Au moment où nous regagnons nos casiers, Tasha m'annonce la bouche en cœur que William et elle ont une surprise pour moi. Je la suspecte d'abord d'essayer de détourner mon attention de son registre-d’autrui, puis son jumeau surgit derrière elle et me tend une bien mystérieuse boîte. Un carton banal, semblable à ceux qu'emploient les archives de la police. Celui-ci ne renferme ni dossier d'enquête, ni pièce à conviction. Les plis écartés me révèlent le fragment d'une carte topographique d'Elthior où, du premier coup d’œil, je reconnais le pourtour biscornu de Red Hill. Par-dessus la carte, sont disposés un sachet de thé, un champignon sec et une petite fiole ceinturée d'une étiquette manuscrite : « Drink me ».

— Qu'est-ce que c'est ? Un jeu d'enquête ? Qu'est-ce que je cherche, un lapin blanc ? Oh. Alice, évidemment.

À cause de l'orage qui gronde et de la tempête qui menace, je rechigne à me rendre jusqu'à la vieille ville. Mais les jumeaux me forcent la main. Ça ne craint rien, disent-ils. Eux-mêmes vont prendre le tram pour retourner chez eux, au Port des Veuves. Si le typhon inquiétait, les transports seraient à l'arrêt. Je ne me laisse pas convaincre pour autant. Alice ne m'intrigue pas et je n'ai aucune envie de me risquer dehors pour une énigme si bête.

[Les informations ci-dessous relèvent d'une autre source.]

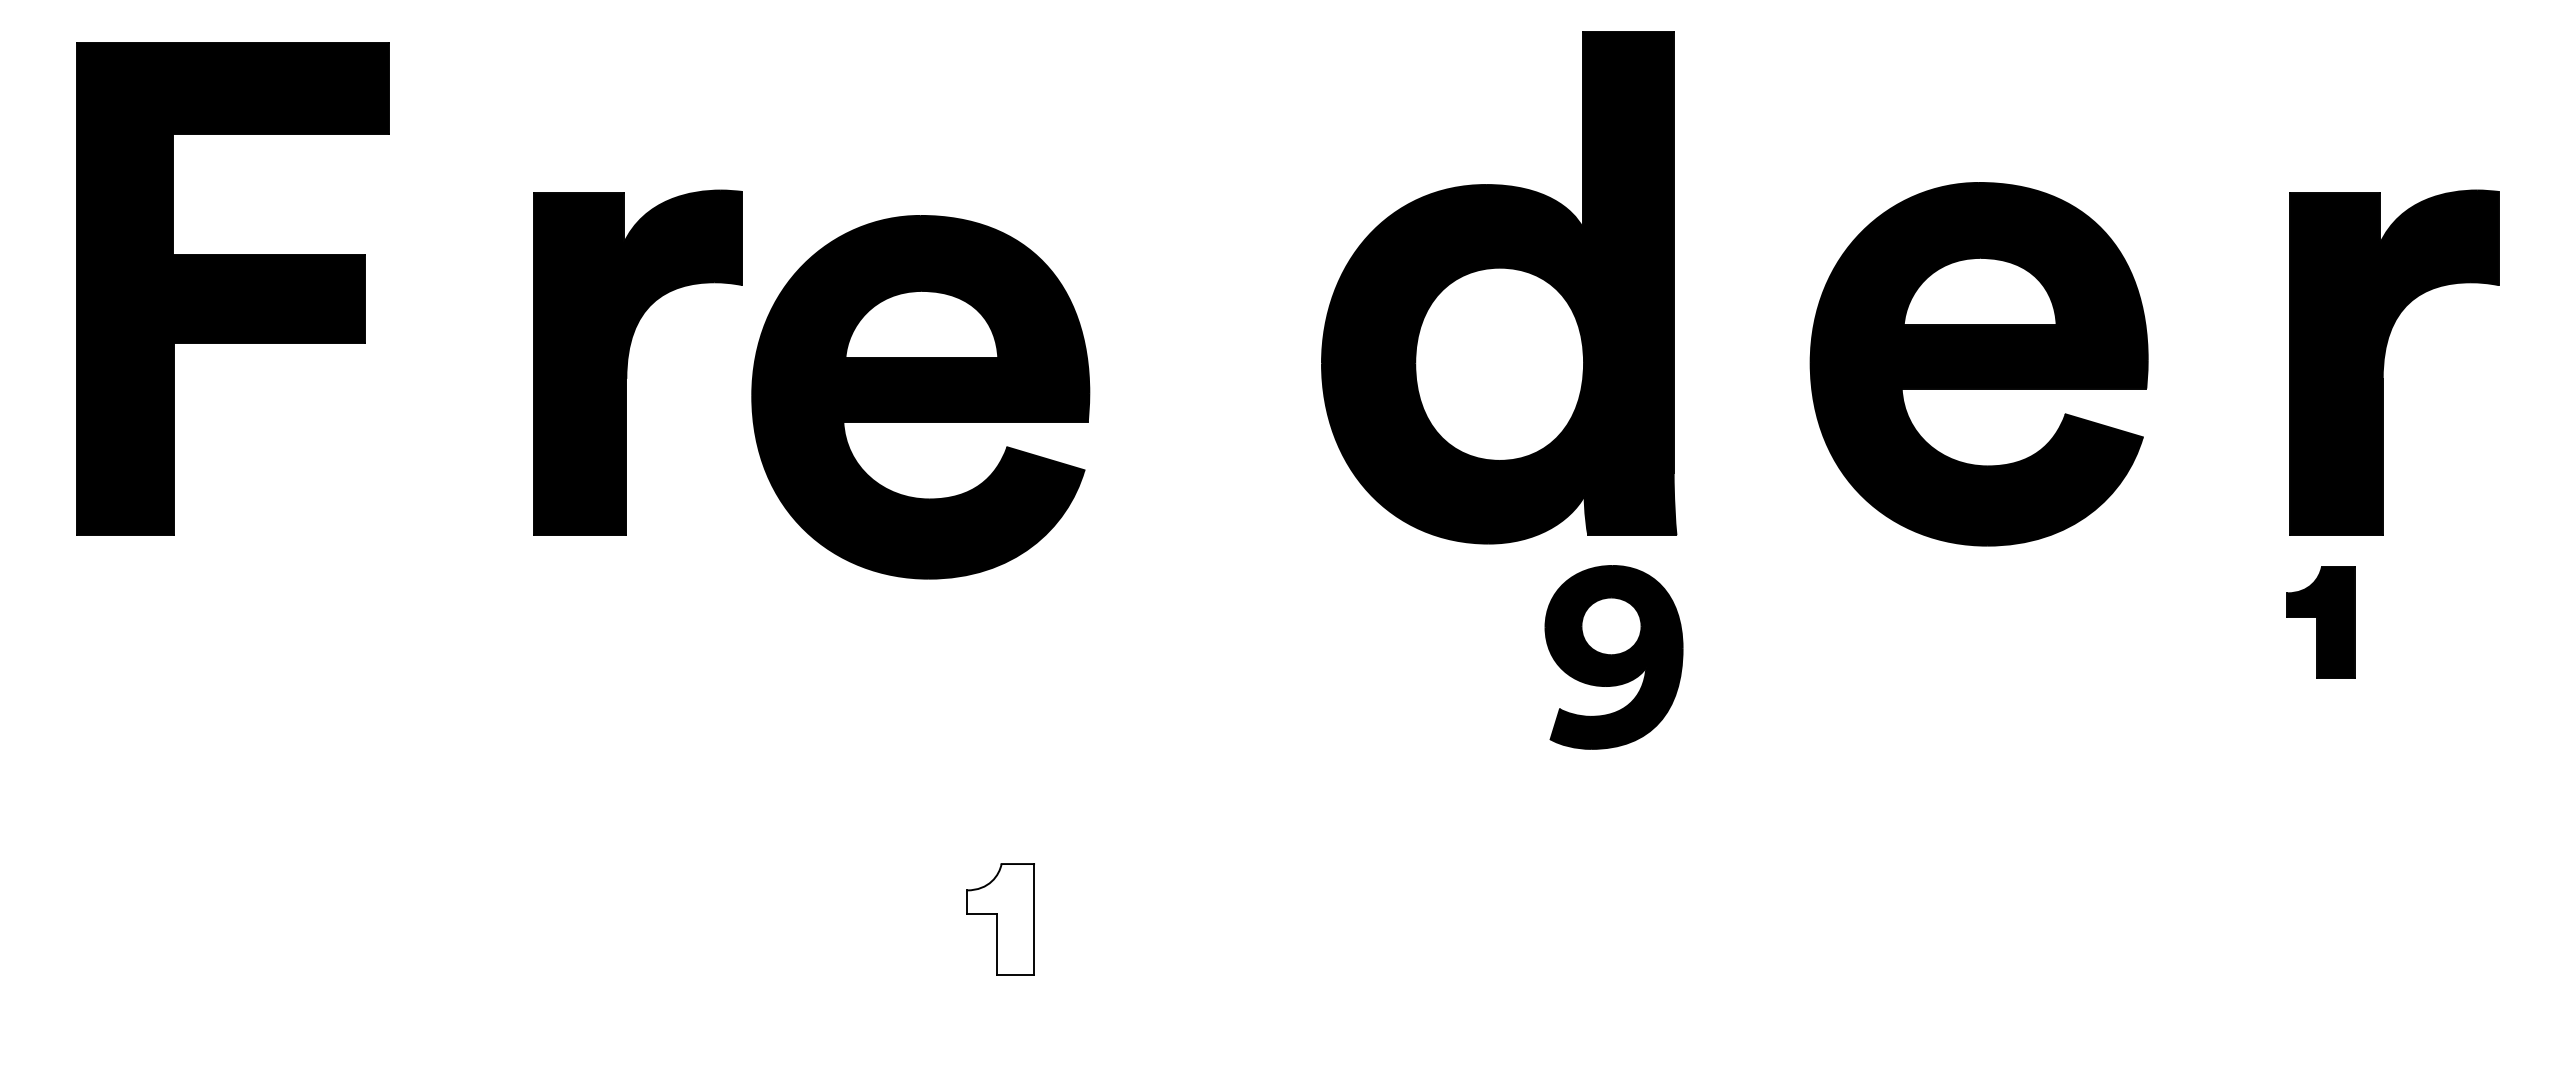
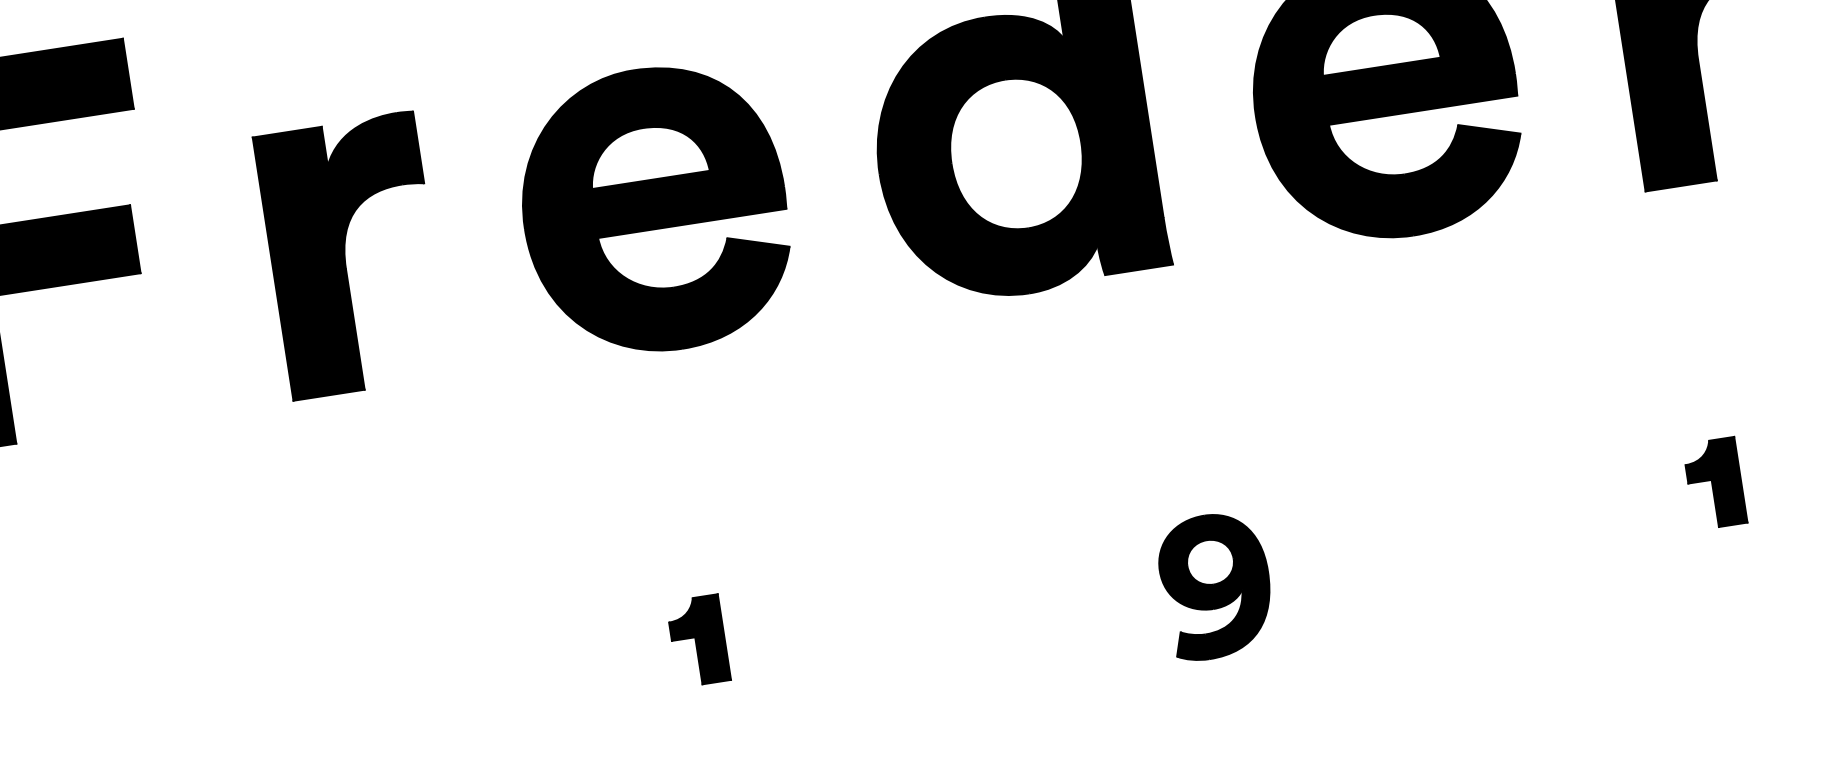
part: (920, 397) -> (654, 210), moved
part: (2320, 622) -> (1714, 483), moved
part: (1613, 657) -> (1215, 586), moved
fill: (1000, 919) -> (698, 640), added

— Tu ne le regretteras pas, m'assure Will. Alice n'est pas juste ma petite amie. C'est une source d'informations intarissable.

— Tant qu'elle ne sait pas où trouver Gilgamesh, ça ne m'intéresse pas.

— Qui sait. À moi, elle n'a jamais voulu me le dire. Donne-lui quelque chose d'intéressant, et Alice te rendra la pareille. Mais attention, l'échange doit être équitable.